++++ EXTRAIT DU TEXTE
Les Émotions

Concept

Les émotions sont une notion importante de la démarche éducative. Dans ce monde devenu si impersonnel, apprendre à gérer ses émotions, tout comme ses besoins, est devenu la clef d’un vivre ensemble qu’il nous faut, parfois, redécouvrir. Il est loin, le temps où les hommes conversaient en face à face, soucieux de décrypter chez l’Autre les signes non verbaux de la communication véritable. L’intelligence artificielle a clôturé ce chapitre en conditionnant nos Inter-Personnalités.

Les émotions sont un ensemble naturel de ressentis psychologiques et physiques qui nous donnent des informations sur une situation vécue (Guillaume Wattier).  Elles sont provoquées lorsqu’on se confronte à cette situation et lorsqu’on interprète sa réalité. Elles nous poussent à réagir en fonction de nos besoins (Abraham Maslow, 1943) et de nos valeurs. Même si elles sont propres à chaque individu (Rosalind Picard), elles sont surtout innées, universelles et communicatives (Charles Darwin,1992).
++++++++
++++ DONNÉES FOURNIES
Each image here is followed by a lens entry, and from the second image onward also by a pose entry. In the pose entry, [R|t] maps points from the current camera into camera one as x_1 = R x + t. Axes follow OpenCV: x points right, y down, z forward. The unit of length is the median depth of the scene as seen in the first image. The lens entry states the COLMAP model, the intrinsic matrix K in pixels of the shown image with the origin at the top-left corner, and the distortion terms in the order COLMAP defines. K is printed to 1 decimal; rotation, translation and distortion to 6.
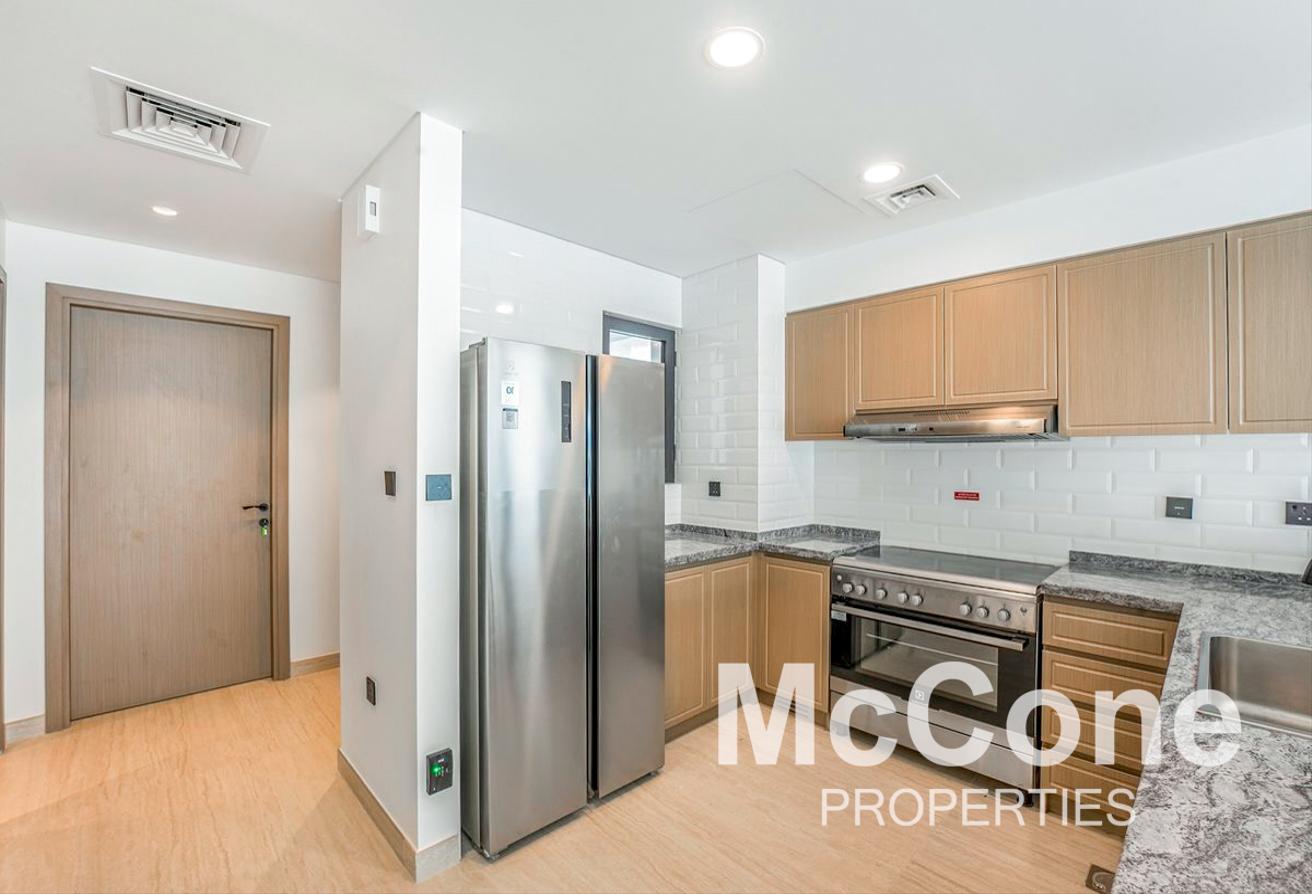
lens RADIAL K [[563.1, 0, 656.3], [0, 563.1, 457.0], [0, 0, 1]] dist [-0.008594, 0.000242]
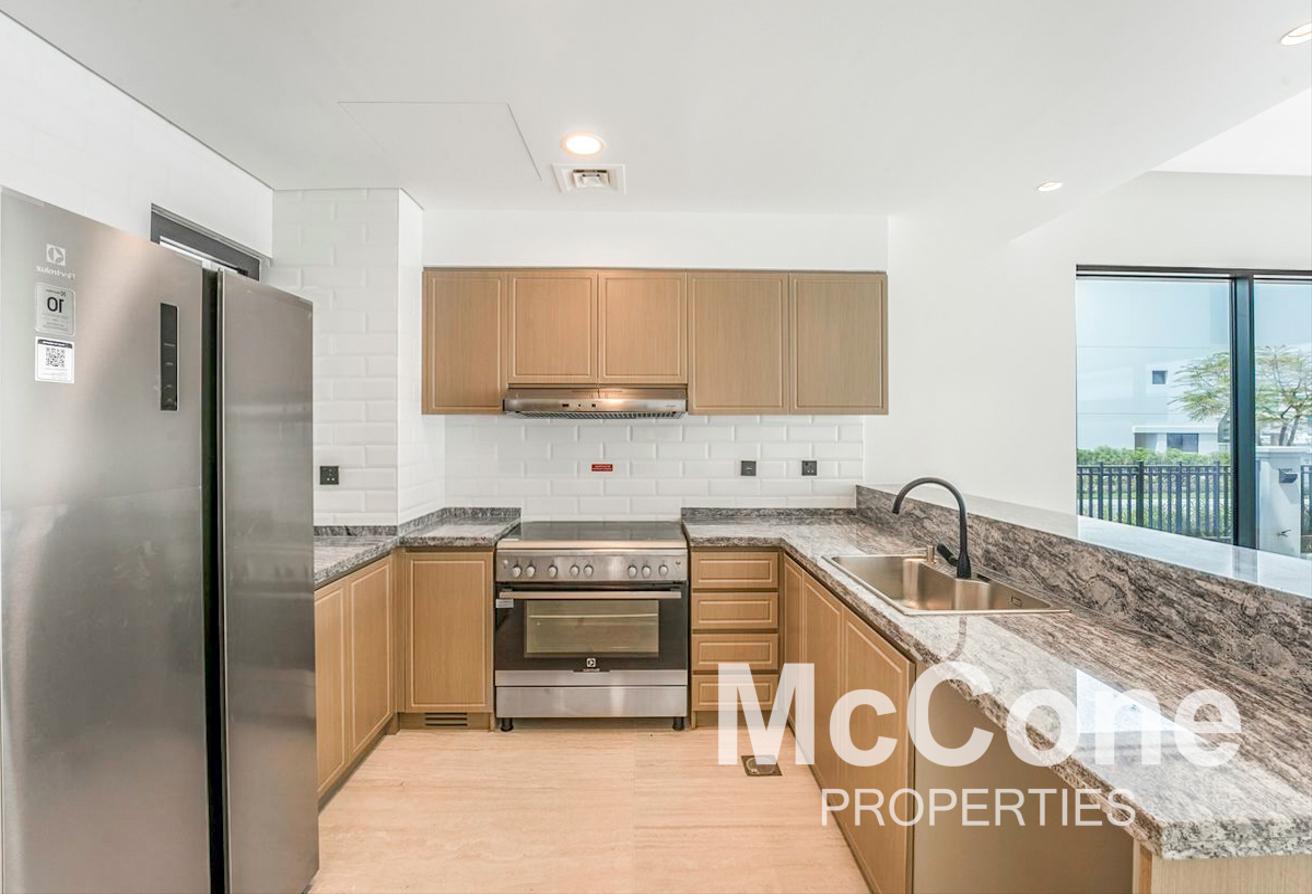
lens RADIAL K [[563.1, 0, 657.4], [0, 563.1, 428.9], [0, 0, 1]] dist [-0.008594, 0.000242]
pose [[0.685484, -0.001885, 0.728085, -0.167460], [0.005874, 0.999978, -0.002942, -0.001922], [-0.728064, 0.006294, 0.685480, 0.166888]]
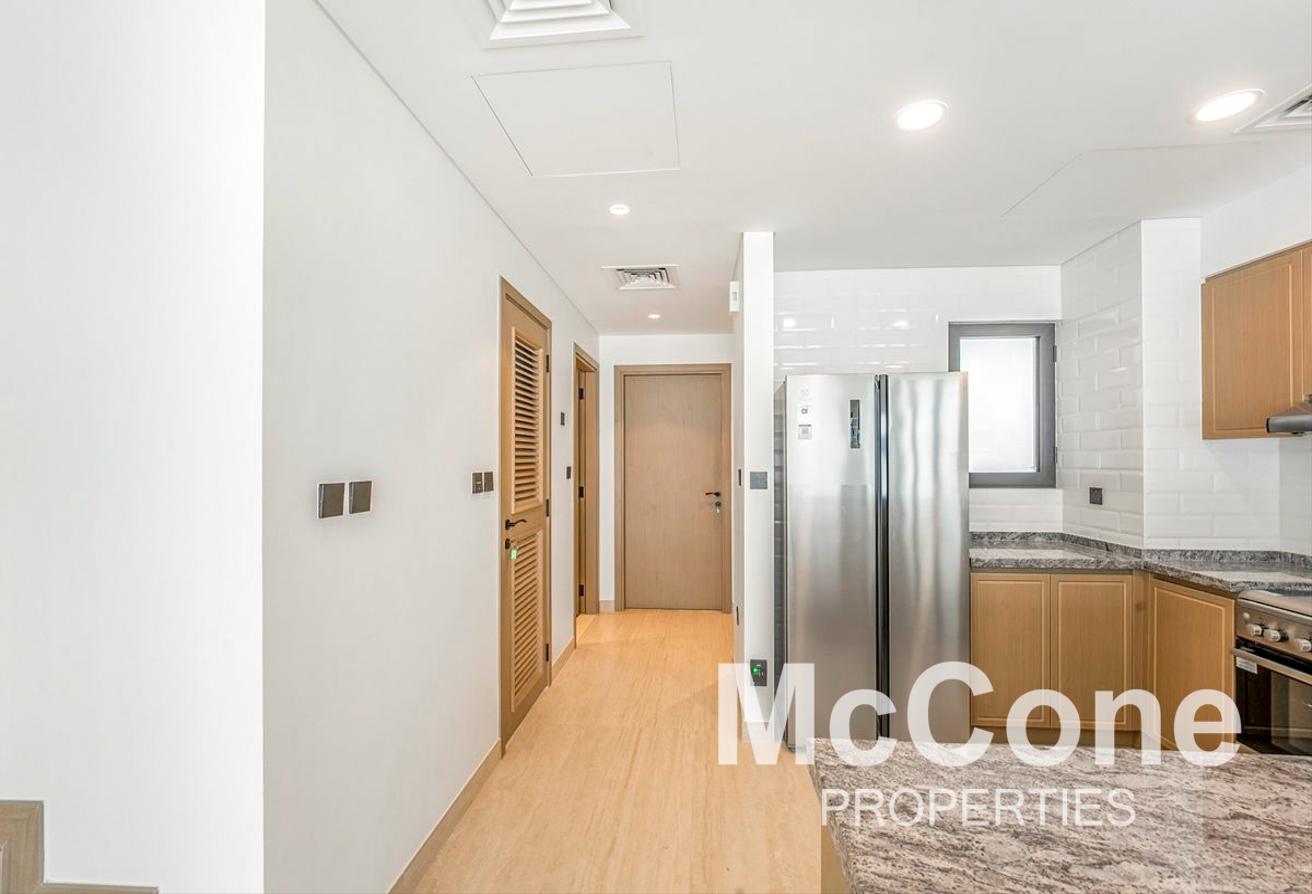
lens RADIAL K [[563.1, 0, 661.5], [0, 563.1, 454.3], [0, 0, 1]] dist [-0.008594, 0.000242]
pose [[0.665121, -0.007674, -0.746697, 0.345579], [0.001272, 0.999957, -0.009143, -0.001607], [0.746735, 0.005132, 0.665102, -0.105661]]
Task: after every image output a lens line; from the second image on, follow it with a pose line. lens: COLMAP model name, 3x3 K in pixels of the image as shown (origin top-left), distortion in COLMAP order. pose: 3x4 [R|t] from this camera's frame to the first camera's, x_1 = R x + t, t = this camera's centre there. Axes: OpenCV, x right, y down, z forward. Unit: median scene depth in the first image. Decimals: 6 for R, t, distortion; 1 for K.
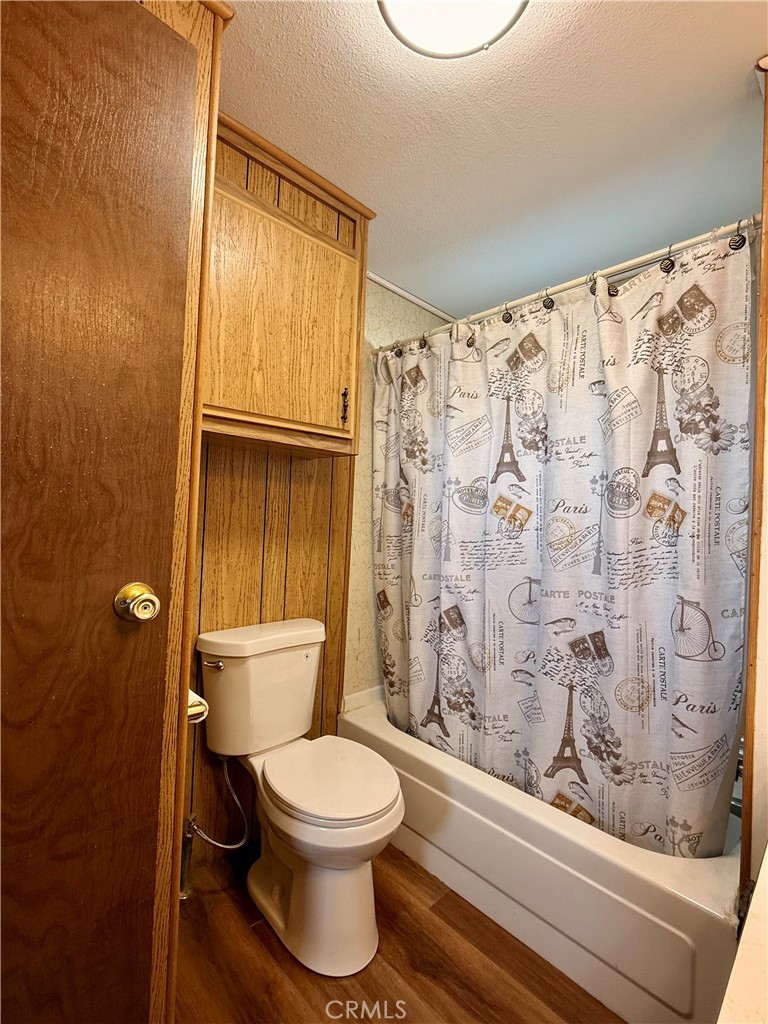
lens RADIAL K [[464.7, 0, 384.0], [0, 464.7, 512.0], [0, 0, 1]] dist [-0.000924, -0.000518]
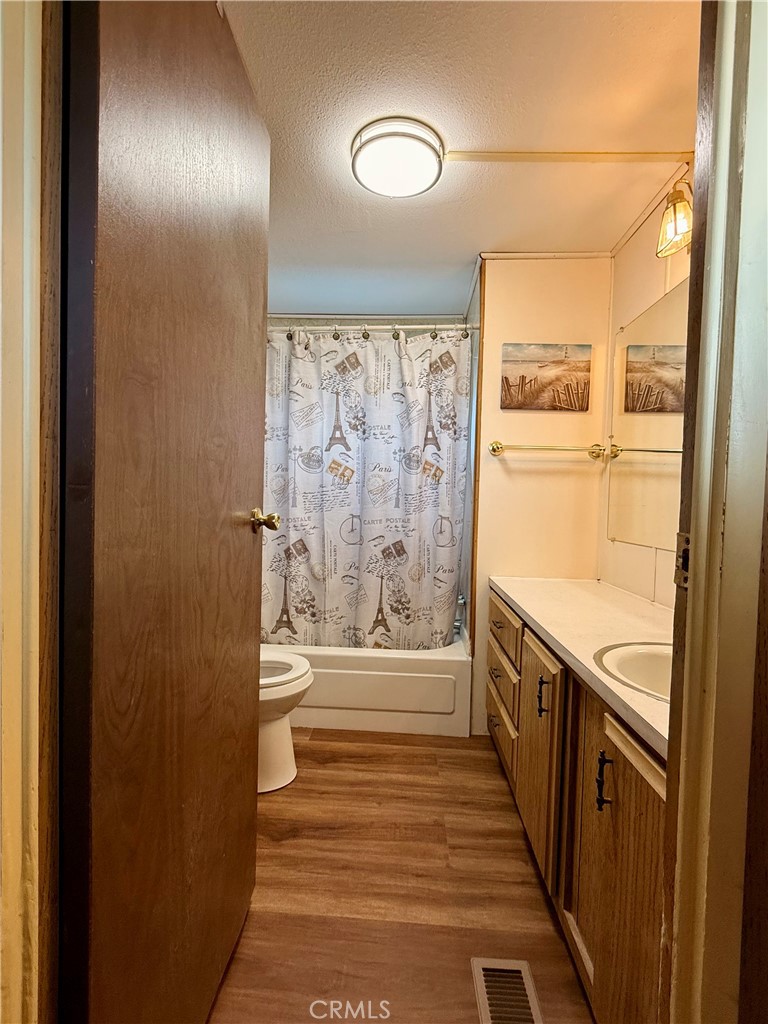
++++++++
## EXERCICES À RÉALISER
1: Relevez tous les auteurs cités entre parenthèses dans le texte sur les émotions.
2: Poursuivez le texte sur les émotions à la suite de sa dernière phrase.

## CORRIGÉ DES EXERCICES
1: Guillaume Wattier, Abraham Maslow, Rosalind Picard, Charles Darwin

2:
Comment définir l’émotion ?

Selon l’analyse comportementale, il est vain de trouver une définition unique de l’émotion. C’est donc dans sa pluralité que nous trouverons réponse à notre question :

  • Du point de vue comportemental : l’émotion est un motivateur qui influence le choix d’un individu. Il est la réponse à une manifestation interne (en soi) qui génère une réaction extérieure (hors de soi).
  • Du point de vue socioculturel : l’émotion est la réponse à une interaction avec nous-mêmes ou avec l’Autre.
  • Du point de vue évolutionniste : l’émotion est une faculté d’adaptation et de survie de l’organisme vivant (Charles Darwin, 1992).
  • Du point de vue psychologique : l’émotion nous renseigne sur notre identité profonde (Guillaume Wattier).

Comment prendre en charge nos émotions, cette notion non quantifiable ?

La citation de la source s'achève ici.